**STUDY TEXT**
+ + + + +

Project Ultimate Stroker: Squeezing 427 Inches into a Small Block Chevy

If you have been keeping up with the Horsepower Monster’s 427 Small Block Buildup, we’ve wrapped up the final video in the series with a dyno session–you can find it above. But if you are new to the build, we recommend staring from the beginning–all the videos in the series are posted below.

Part One

These days it’s getting pretty hard to do anything new with the classic small block Chevrolet engine. Heck, even big inch strokers have been done before.

But we promise, this is different. Before, getting over 400 inches into a small block meant weeks of tedious grinding and prefitting along with expensive custom components. The process was so time consuming and expensive it made building a Chevy bigger than the classic 383 inches more trouble than it was worth. But now, with intelligent component selection from the right manufacturers, you can build a 427 with all off-the-shelf components. And we’re going to show you how.

+ + + + +

**DATASET**
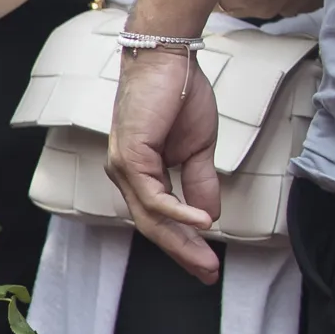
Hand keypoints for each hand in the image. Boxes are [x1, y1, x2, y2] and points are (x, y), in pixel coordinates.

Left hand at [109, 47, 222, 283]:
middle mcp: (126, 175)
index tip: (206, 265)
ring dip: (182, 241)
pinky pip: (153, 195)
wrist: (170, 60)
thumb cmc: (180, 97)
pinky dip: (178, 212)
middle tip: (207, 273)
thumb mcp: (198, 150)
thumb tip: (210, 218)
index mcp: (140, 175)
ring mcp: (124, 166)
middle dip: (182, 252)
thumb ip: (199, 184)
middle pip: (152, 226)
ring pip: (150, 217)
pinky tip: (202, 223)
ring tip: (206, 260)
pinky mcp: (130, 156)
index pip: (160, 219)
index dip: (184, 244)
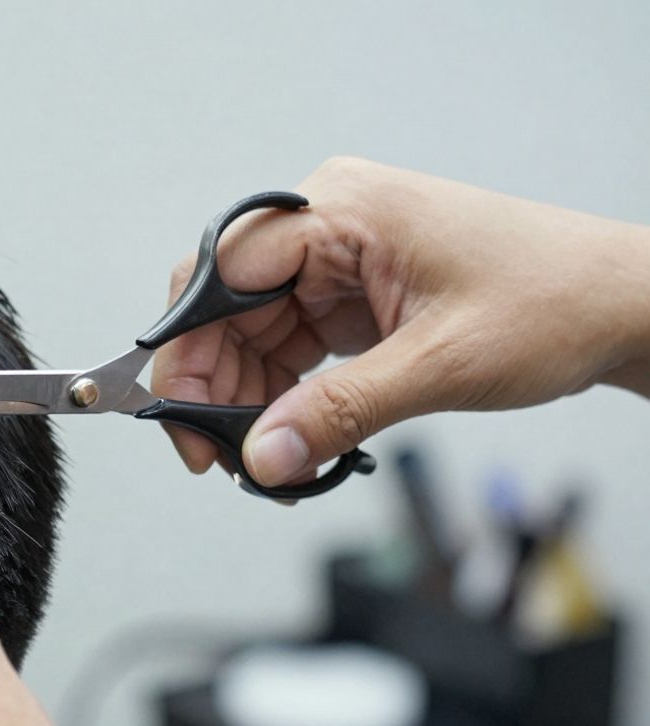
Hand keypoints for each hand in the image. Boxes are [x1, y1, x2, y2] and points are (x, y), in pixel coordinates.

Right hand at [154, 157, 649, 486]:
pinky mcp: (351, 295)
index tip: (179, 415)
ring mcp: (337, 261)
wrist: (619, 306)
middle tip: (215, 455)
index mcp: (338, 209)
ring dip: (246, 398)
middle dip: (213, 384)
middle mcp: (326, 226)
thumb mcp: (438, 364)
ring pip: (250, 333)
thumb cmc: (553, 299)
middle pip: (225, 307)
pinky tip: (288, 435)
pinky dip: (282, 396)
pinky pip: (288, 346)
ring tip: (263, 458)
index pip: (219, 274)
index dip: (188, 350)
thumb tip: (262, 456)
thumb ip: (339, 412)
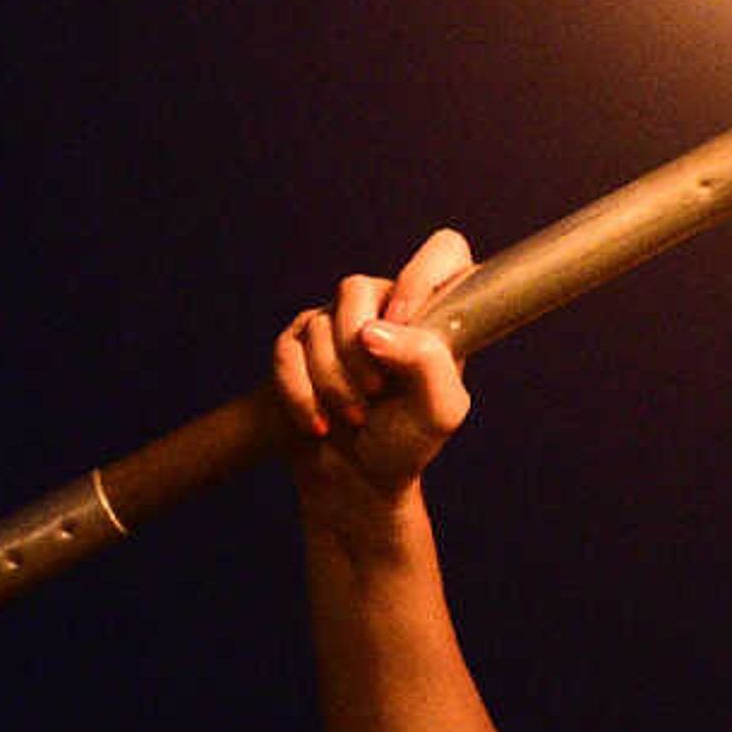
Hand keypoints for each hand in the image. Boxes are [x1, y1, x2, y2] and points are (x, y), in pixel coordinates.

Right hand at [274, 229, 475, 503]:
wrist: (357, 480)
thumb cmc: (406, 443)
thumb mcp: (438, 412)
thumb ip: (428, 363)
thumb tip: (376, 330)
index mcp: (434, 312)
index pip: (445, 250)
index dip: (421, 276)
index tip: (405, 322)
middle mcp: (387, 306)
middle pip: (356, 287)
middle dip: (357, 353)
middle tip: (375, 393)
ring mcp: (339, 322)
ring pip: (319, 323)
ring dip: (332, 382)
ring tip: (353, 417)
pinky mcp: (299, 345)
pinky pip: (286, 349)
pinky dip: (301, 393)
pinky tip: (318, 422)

+ + + + +

**SET OF TASKS**
**1)** Based on the stroker engine article, decide whether each statement agrees with it: (a) The 427 can be built using only off-the-shelf components. (b) The final video in the series covers a dyno session. (c) Big inch strokers have never been done before.
**2)** Return the portion of the stroker engine article starting with "These days it’s" and going on through "show you how.".

**ANSWERS FOR THIS EXERCISE**
**1)**
(a) Yes: "you can build a 427 with all off-the-shelf components"
(b) Yes: "the final video in the series with a dyno session"
(c) No: "Heck, even big inch strokers have been done before."

**2)**
These days it’s getting pretty hard to do anything new with the classic small block Chevrolet engine. Heck, even big inch strokers have been done before.

But we promise, this is different. Before, getting over 400 inches into a small block meant weeks of tedious grinding and prefitting along with expensive custom components. The process was so time consuming and expensive it made building a Chevy bigger than the classic 383 inches more trouble than it was worth. But now, with intelligent component selection from the right manufacturers, you can build a 427 with all off-the-shelf components. And we’re going to show you how.